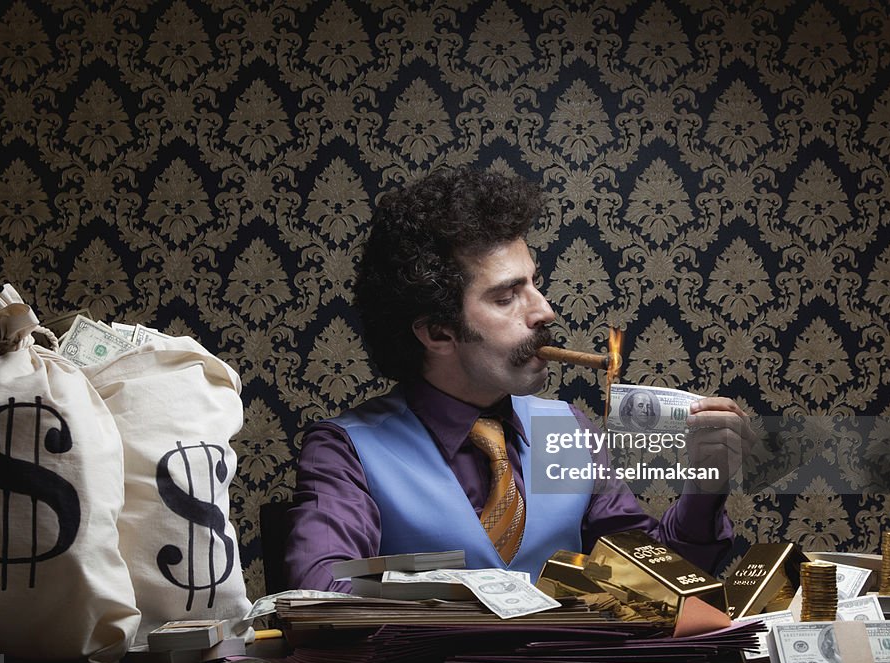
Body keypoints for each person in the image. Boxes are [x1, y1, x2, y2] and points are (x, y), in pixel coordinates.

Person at [284, 165, 755, 592]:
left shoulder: (569, 429)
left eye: (533, 283)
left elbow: (659, 582)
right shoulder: (345, 450)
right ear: (438, 332)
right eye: (507, 296)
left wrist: (704, 485)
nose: (544, 311)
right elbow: (322, 595)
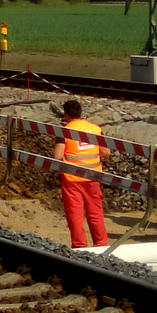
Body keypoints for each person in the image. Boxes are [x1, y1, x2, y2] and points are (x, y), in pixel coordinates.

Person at [54, 99, 111, 248]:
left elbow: (58, 157)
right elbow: (106, 151)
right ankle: (101, 245)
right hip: (93, 176)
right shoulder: (95, 129)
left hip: (71, 179)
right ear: (80, 113)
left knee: (75, 214)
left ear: (66, 115)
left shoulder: (65, 131)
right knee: (95, 213)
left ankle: (79, 246)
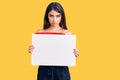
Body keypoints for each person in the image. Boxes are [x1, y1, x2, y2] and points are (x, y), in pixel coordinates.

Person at [28, 2, 80, 80]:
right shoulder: (40, 33)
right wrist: (32, 50)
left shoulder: (67, 33)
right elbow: (38, 54)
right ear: (47, 16)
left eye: (57, 16)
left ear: (62, 16)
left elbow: (68, 55)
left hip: (61, 71)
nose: (54, 20)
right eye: (51, 16)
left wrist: (75, 53)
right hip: (44, 70)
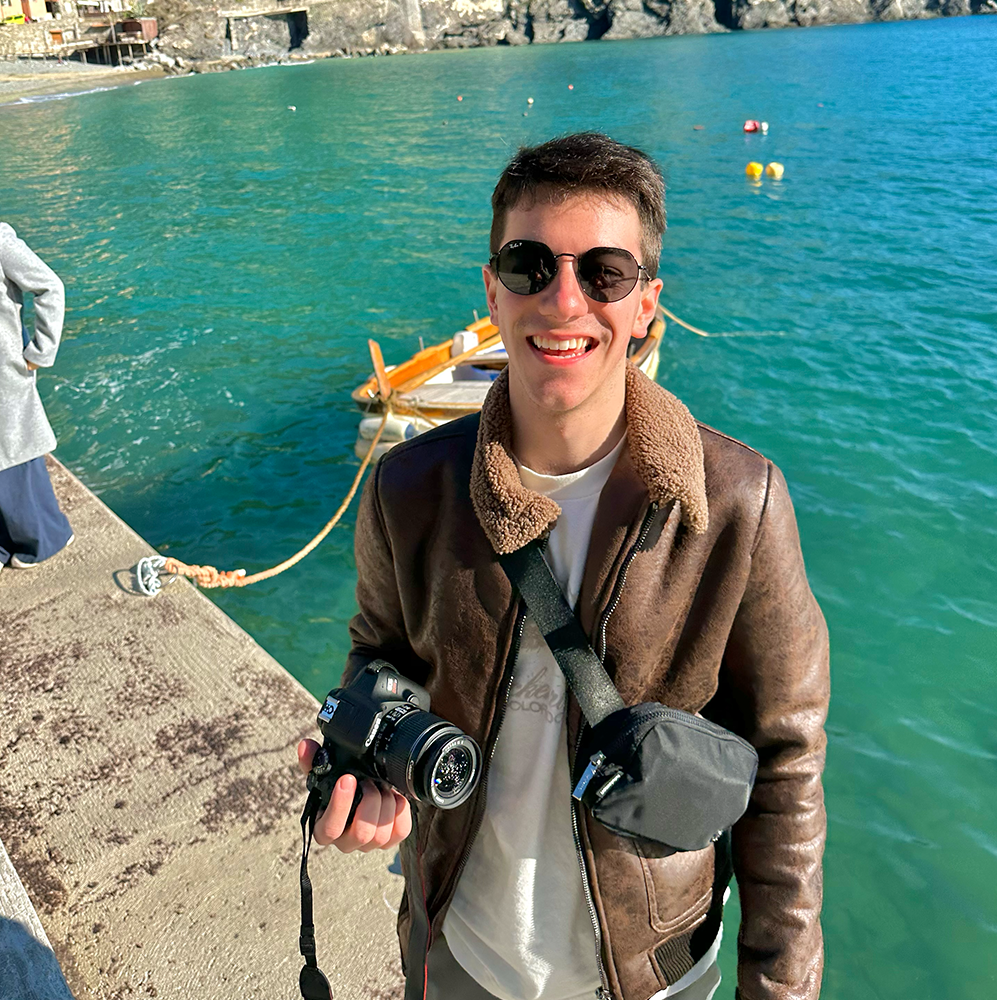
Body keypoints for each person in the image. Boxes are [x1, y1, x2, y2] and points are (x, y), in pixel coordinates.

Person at [298, 133, 829, 1000]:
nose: (564, 299)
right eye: (529, 264)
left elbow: (786, 761)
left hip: (649, 970)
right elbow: (379, 653)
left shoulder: (741, 503)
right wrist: (366, 758)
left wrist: (778, 987)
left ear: (646, 305)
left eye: (604, 273)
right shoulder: (409, 487)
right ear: (492, 291)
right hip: (456, 943)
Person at [0, 222, 73, 580]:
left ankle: (43, 541)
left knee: (12, 459)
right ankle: (4, 541)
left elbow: (50, 287)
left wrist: (40, 353)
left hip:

◇ ◇ ◇ ◇

Your objective>
The answer must consist solely of the lines from the first line of the data through the line containing "right ear: (47, 16)", inclusive, reproduced exactly and without pictures.

Your solution>
Body keypoints for each person in the image. Boxes are [x1, y1, x2, y2] and points are (x, y), in pixel coordinates.

Person at [284, 165, 755, 592]:
left shoulder: (569, 429)
left eye: (533, 283)
left elbow: (659, 582)
right shoulder: (345, 450)
right ear: (438, 332)
right eye: (507, 296)
left wrist: (704, 485)
nose: (544, 311)
right elbow: (322, 595)
Body keypoints for each person in the image. Boxes are [x1, y1, x2, y2] and points are (x, y), in pixel coordinates.

Person at [54, 99, 111, 248]:
left elbow: (58, 157)
right elbow: (106, 151)
right ankle: (101, 245)
right hip: (93, 176)
right shoulder: (95, 129)
left hip: (71, 179)
right ear: (80, 113)
left knee: (75, 214)
left ear: (66, 115)
left shoulder: (65, 131)
right knee: (95, 213)
left ankle: (79, 246)
Body keypoints for each person in the image. Boxes are [x1, y1, x2, y2] and points are (x, y), in pixel coordinates.

Person at [28, 2, 80, 80]:
right shoulder: (40, 33)
right wrist: (32, 50)
left shoulder: (67, 33)
right elbow: (38, 54)
right ear: (47, 16)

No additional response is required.